:: EXTRAIT CHOISI

J’ai grandi auprès d’enfants africains. J’ai passé une partie de mon adolescence avec pour sœur une chinoise venue étudier en Belgique. J’ai travaillé comme assistante sociale avec des réfugiés et demandeurs d’asile. J’ai entendu les récits d’horreur de victimes de guerres non-reconnues à qui l’ordre était donné de rentrer chez elles, tout en précisant les risques associés. J’ai versé des larmes avec elles.

J’ai fait l’expérience du racisme via mes amis. Je l’ai vu devant moi. J’ai vécu la porte fermée à l’entrée des boites de nuit en présence de ceux qui ne portaient pas « le bon nom » ni « la bonne couleur ». J’ai entendu leurs histoires mais… ça ne reste que des histoires. Même mon mari – asiatique – peut témoigner des différences de traitement. J’aime voyager. Mes amis sont très diversifiés. Pourtant, je me suis étonnée, avec honte, d’être un jour mal à l’aise en prenant le métro (dans ma ville) et de réaliser être la seule « blanche » à bord. Ce sentiment soudain d’être différente et de ne pas appartenir. J’ai pensé à ma mère et tous ceux qui vivent cela au quotidien !

Mais… je n’ai jamais vécu d’agression raciste dirigée vers moi. Alors, non, Je ne vais pas prétendre comprendre ce que vivent les personnes victimes du racisme. Je peux entendre, écouter, compatir, dénoncer, et soutenir. Mais qui suis-je pour prétendre comprendre ? Qui suis-je pour ressortir les récits traumatiques du passé et crier à l’injustice aujourd’hui ?

::::
:: DONNÉES FOURNIES

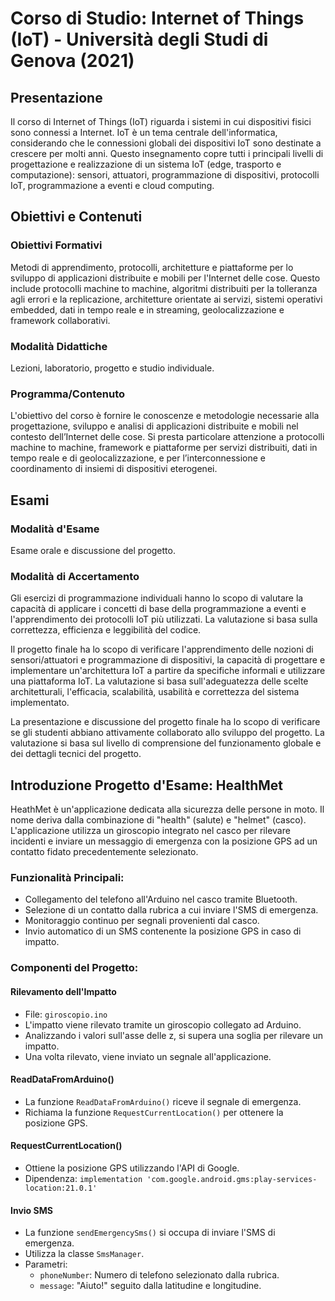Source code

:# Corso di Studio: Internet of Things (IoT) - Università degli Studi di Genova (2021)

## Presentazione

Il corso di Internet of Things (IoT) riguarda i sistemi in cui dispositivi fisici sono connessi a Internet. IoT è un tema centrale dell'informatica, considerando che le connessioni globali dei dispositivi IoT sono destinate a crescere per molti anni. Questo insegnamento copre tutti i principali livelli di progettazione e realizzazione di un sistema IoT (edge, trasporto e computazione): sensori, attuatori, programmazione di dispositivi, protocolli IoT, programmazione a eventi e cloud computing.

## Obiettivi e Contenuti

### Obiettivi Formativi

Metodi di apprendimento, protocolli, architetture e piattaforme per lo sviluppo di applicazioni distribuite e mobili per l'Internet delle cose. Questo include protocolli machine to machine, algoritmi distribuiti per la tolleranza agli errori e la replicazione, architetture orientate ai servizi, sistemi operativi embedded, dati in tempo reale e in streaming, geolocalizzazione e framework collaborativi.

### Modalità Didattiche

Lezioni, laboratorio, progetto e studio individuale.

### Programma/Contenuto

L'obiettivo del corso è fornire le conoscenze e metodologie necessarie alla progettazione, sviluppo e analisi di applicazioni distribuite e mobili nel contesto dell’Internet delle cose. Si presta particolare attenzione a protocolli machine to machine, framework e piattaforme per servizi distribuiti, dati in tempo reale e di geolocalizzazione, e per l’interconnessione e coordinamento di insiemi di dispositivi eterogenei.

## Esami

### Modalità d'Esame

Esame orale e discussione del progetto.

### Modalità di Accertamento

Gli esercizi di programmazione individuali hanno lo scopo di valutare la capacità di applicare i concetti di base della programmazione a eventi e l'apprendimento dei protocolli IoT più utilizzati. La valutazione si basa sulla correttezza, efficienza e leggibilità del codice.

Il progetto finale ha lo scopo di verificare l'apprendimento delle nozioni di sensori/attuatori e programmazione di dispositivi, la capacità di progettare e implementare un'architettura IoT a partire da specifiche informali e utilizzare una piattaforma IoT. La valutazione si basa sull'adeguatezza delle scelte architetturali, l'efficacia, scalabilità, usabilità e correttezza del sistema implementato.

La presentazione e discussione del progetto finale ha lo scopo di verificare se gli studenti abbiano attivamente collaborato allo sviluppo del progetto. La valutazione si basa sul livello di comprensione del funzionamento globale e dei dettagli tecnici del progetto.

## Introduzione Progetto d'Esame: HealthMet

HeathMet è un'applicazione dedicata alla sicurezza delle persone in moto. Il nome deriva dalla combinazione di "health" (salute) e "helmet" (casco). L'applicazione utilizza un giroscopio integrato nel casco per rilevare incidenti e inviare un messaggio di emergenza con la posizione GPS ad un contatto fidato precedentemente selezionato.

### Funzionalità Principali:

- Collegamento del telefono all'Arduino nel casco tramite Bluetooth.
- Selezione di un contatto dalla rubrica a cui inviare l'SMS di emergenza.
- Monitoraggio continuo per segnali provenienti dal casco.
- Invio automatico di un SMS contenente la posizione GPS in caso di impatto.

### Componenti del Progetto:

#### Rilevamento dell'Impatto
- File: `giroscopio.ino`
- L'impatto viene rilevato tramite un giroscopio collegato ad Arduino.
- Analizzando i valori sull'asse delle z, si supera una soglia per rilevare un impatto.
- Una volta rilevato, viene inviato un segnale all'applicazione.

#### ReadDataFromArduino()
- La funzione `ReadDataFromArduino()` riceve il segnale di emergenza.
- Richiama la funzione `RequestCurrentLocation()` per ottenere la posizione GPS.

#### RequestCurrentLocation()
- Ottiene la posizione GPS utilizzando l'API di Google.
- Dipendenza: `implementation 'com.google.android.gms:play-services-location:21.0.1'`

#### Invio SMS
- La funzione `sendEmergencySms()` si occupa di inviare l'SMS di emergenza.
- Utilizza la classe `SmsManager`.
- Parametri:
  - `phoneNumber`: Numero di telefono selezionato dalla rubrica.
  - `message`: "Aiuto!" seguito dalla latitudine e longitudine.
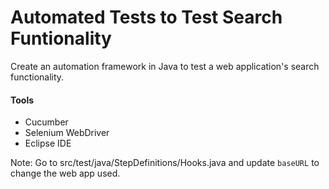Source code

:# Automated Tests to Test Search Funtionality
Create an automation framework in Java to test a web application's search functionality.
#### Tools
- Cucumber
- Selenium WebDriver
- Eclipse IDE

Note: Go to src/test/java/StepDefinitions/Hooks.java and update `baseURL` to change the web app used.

::::
:: DONNÉES FOURNIES

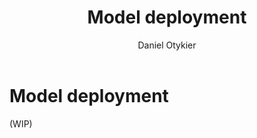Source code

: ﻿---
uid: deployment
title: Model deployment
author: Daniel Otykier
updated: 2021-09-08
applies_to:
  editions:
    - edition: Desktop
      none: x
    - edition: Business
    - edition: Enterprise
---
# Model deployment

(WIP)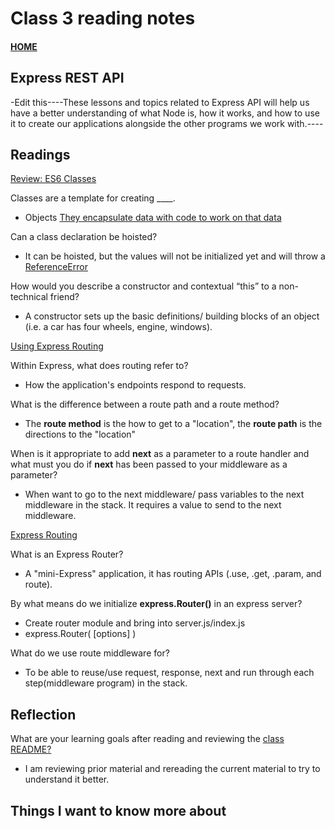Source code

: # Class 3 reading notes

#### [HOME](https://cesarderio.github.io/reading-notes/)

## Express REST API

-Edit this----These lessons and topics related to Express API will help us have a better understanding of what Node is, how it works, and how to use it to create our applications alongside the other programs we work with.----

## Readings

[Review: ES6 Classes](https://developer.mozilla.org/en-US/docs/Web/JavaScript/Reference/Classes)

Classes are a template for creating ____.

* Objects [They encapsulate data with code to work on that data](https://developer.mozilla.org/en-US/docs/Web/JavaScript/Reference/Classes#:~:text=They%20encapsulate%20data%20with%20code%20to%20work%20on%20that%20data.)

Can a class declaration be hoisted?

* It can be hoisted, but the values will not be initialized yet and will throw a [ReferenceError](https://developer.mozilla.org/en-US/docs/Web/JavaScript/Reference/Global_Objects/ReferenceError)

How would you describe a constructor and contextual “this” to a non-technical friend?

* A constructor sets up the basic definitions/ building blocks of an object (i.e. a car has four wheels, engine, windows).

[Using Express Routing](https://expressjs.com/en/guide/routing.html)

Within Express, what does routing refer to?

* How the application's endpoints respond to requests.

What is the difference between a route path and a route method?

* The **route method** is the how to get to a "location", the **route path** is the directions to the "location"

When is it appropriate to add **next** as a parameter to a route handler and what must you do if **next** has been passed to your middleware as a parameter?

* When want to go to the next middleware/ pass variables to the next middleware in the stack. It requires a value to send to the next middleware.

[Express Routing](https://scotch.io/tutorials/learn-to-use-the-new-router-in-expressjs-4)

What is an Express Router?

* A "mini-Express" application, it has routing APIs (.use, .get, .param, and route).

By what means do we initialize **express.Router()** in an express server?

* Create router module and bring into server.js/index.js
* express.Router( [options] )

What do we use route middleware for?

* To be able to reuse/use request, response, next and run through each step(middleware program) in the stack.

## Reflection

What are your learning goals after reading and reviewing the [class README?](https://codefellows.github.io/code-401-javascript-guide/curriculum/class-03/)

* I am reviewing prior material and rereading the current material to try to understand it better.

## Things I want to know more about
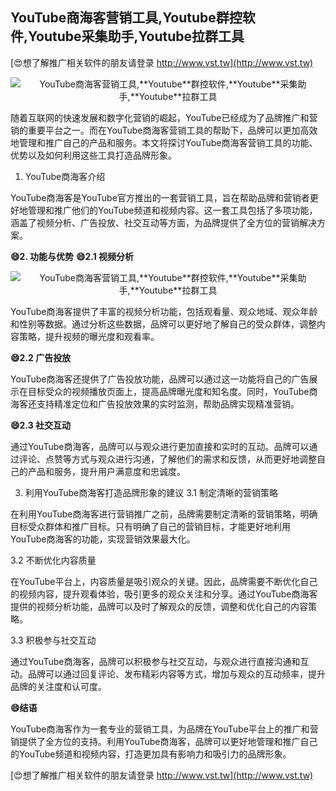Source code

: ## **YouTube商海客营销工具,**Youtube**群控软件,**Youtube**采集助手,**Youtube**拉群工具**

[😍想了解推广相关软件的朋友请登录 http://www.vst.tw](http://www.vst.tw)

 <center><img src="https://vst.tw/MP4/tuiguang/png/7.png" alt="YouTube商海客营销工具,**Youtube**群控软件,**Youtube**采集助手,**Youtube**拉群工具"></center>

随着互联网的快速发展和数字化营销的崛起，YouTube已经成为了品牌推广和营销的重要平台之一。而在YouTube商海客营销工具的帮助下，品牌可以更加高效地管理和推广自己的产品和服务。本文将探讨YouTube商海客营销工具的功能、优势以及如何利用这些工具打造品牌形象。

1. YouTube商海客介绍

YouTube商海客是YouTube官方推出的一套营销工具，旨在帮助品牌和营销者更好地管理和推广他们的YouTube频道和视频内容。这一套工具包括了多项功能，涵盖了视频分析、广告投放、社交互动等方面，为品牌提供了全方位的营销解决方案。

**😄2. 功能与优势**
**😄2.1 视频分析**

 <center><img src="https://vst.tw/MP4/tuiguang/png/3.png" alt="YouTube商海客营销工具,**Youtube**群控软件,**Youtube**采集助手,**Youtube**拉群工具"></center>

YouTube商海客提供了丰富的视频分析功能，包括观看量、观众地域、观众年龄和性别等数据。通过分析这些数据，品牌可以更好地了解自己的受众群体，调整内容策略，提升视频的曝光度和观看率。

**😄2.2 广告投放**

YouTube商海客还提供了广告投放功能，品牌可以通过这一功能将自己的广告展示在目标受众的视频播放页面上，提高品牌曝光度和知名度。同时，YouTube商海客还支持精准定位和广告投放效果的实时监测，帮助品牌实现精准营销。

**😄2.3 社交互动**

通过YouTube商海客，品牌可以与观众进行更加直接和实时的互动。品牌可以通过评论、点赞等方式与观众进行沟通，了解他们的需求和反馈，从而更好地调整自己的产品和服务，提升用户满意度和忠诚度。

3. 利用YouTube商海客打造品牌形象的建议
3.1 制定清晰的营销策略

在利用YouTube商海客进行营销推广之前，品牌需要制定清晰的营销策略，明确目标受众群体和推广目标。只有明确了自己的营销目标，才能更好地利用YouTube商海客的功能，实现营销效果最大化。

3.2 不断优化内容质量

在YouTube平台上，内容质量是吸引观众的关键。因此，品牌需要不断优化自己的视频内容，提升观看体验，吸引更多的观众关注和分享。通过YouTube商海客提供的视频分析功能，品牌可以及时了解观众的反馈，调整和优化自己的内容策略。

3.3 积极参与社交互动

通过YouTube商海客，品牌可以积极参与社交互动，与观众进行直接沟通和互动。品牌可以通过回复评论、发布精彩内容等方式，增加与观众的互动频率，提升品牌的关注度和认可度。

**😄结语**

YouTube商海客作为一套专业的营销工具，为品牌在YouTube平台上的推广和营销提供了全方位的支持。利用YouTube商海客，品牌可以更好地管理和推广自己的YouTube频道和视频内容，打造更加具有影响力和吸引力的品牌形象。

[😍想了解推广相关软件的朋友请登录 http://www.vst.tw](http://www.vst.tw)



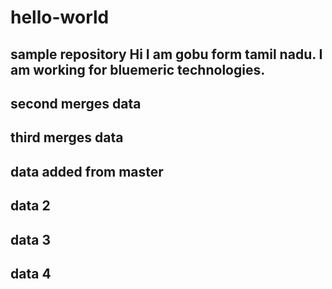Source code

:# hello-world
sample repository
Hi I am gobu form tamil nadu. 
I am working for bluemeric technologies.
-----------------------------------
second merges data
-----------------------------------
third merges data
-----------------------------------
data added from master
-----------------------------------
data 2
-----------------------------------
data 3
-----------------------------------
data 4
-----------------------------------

::::
:: DONNÉES FOURNIES

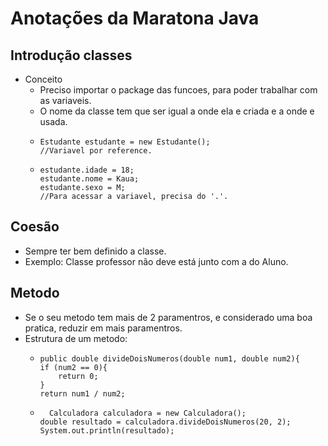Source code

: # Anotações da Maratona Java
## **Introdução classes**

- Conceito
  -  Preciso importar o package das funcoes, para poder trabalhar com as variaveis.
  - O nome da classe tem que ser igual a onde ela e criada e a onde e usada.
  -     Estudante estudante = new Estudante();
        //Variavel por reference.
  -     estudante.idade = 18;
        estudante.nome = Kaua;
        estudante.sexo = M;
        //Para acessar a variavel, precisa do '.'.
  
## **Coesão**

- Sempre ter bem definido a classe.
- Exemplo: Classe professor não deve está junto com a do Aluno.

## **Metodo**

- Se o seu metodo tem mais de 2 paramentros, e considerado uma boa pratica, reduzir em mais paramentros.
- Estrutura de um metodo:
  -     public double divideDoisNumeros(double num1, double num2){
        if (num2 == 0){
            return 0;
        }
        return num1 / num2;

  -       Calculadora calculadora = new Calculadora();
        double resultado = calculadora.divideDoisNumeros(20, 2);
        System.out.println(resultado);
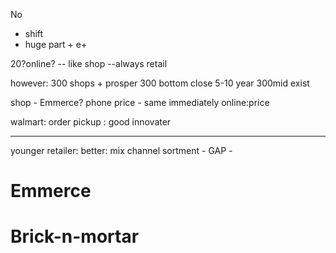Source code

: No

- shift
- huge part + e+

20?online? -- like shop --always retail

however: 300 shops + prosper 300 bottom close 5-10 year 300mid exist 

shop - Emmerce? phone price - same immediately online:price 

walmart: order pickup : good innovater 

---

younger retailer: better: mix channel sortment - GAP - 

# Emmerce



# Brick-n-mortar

::::

TRAVAIL À FAIRE.
1 - Recopiez, dans le texte sur le racisme, le passage allant de « J’ai grandi auprès » jusqu'à « larmes avec elles. ».
2 - Poursuivez le texte sur le racisme à partir de l'endroit où il s'arrête.

RÉPONSES PAR ENTRÉE.
1 -
J’ai grandi auprès d’enfants africains. J’ai passé une partie de mon adolescence avec pour sœur une chinoise venue étudier en Belgique. J’ai travaillé comme assistante sociale avec des réfugiés et demandeurs d’asile. J’ai entendu les récits d’horreur de victimes de guerres non-reconnues à qui l’ordre était donné de rentrer chez elles, tout en précisant les risques associés. J’ai versé des larmes avec elles.

2 -
Lorsque j’entends tout ce qui sort et se dit dans les news, je n’ose imaginer ce que doivent traverser les personnes concernées. On leur déballe en pleine gueule horreur après horreur. Imaginez la victime d’un viol qui témoigne à la barre et qui entend son trauma raconté et questionné encore et encore, qui entend les témoignages d’autres victimes, encore et encore… la compassion, les « je comprends », la pitié… et elle de se dire « arrêtez l’hémorragie bon sang ! Je ne suis pas qu’une victime mais une personne à part entière !» C’est du pareil au même ! Comme je lisais hier dans un article qui rejoint ma pensée: ‘They’re unearthing old wounds in people of colour, and their grip is leaving bruises. Can’t you educate yourselves quietly?’

L’heure n’est pas au choc, ni à la révélation, ni à la pitié, mais au changement. Et celui-ci commence avec chacun d’entre nous, à un niveau individuel, lorsque nous prenons conscience de qui nous sommes, de CE QUE nous sommes, ensemble. Lorsque nous affirmons cette identité, cette nature universelle, dans chacune de nos relations et interactions.

Je Suis et, ensemble, NOUS SOMMES. ♥

Pensons-y la prochaine fois que nous ouvrirons la bouche pour verbaliser nos discours antiraciste et nos révoltes quelles qu’elles soient.